Masayuki Fujita, chief executive officer at Japan Frontier Age, a major non-profit organization that specializes in the needs of older people, said he was leading a group of Japanese enterprises to study the Chinese market.

He believes there are opportunities and the delegation plans to bring their products and services to China.

Masayuki said Japan experienced a baby boom after World War II and has been developing strategies to cope with an aging population since the 1980s. He said the country encountered many difficulties that China could learn from.

Zuo said policies in China relating to the elderly and funding were not perfect but he and others like him were taking innovative measures to deal with the growing number of old folk that were proving to be successful.

Chai Xiaowu, an economics professor at Zhejiang University, is acting as a planner in the construction of large-scale accommodation for geriatrics in the estuary city of Jiande, Zhejiang province. So far there are 15 nursing homes and 1,441 beds.

“In the nursing homes, at least 60 percent of the population is made up of old people. High-quality facilities will be built for the elderly including matrimonial agencies and hospitals,” said Chai.

The professor said large cities such as Hangzhou and Shanghai are too crowded for efficient care of many elderly but Jiande’s nursing homes can receive them.

He added that in Jiande, many more good quality nursing homes will be built in beautiful suburbs that enjoy a pleasant climate so it would be like being on an extended vacation for the residents.

According to Chai, 10 entrepreneurs have shown an interest in investing in the Jiande concept. Each nursing home will cost more than 1 billion yuan and will contain 3,000 to 5,000 beds.

Lai Donghong, director at Dongshan Nursing Homes in Guangdong province, told China Daily that his 450 beds were full so he is arranging the construction of another building with more accommodation on land the company owns. The first building was built by the government but the enterprise is privately managed.

According to Lai, State-run nursing homes have strong financial backing, but companies such as hers also receive some support from the government although the prices they charge are capped.

Over the past 20 years, they received just 2 million yuan in total. The price of their best room is 2,400 yuan a month, including meals and care, far lower than most private home care centers.

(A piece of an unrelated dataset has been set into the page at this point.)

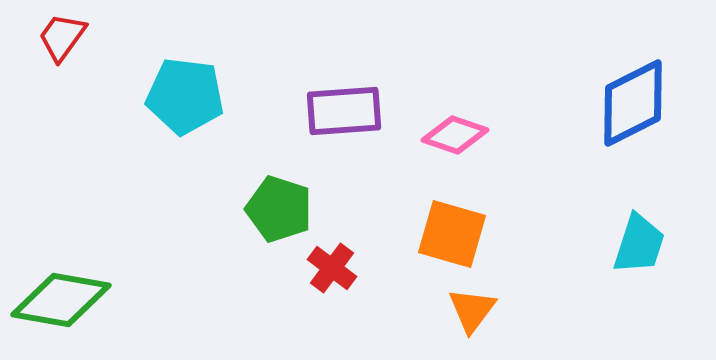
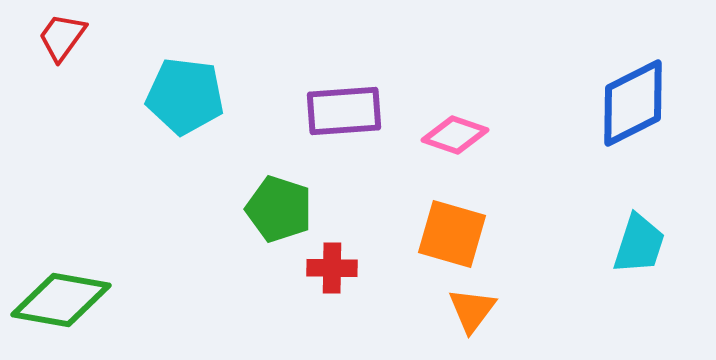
red cross: rotated 36 degrees counterclockwise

“The building work requires lots of money and the subsidy is not enough so we have to use our income for investment, but it has helped us expand,” Lai said.

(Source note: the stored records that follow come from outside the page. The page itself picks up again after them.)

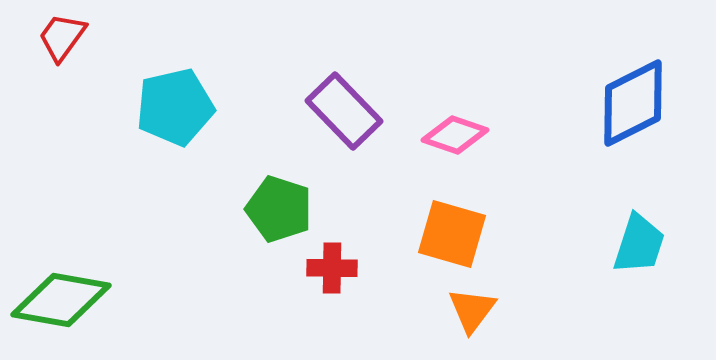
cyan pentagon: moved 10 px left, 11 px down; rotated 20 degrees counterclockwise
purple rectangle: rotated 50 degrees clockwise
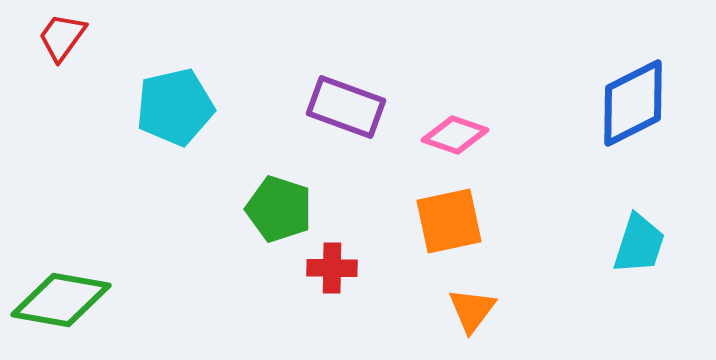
purple rectangle: moved 2 px right, 4 px up; rotated 26 degrees counterclockwise
orange square: moved 3 px left, 13 px up; rotated 28 degrees counterclockwise
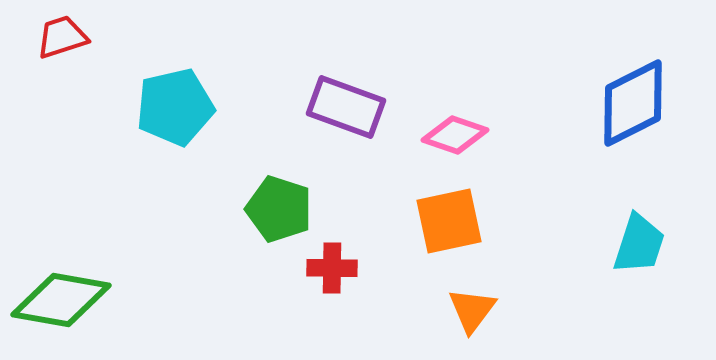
red trapezoid: rotated 36 degrees clockwise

The nursing home originally had 45 beds but now has 450. More will be added.

According to Lai, many young couples in China are both single children in their respective families and find it difficult taking care of four old people. Finding a decent nursing home for them solves a lot of problems. Lai’s business offers more than meeting basic needs. Social work teams are employed to address cultural needs and provide stimulating activities

A Harbin-based committee on aging, set up by the China National Working Committee on Aging and the Ministry of Civil Affairs, has issued regulations on the management of small-scale nursing homes so that uniform standards can be maintained. Harbin, the capital city of Northeast China’s Heilongjiang province, is a pioneer in formulating such kinds of regulations in China.

The committee said that the city has 1.2 million elderly people including 170,000 disabled ones. Only about 200 institutions are registered with many others operating illegally.

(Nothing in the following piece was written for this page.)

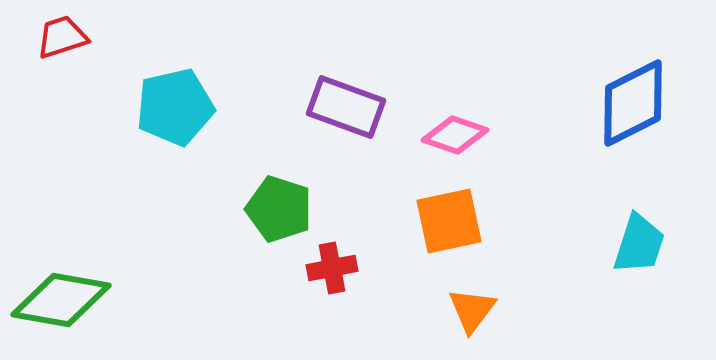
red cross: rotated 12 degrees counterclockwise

The new regulations dictate that institutions with fewer than 20 beds should be subject to standardized management practices. All illegal ones will be closed by the end of this year, the ministry said.

Yan Qingchun, vice-president at the government-run China National Working Committee on Aging, told China Daily that it is planning to step up the development of nursing homes across the country.

“We can build nursing institutions and authorize companies to operate, or support companies with enough funds and preferential policies,” Yan said.

Yan said the Chinese government now welcomes overseas companies to invest in Chinese geriatric care. It will offer the same policy treatment to both overseas and domestic businesses.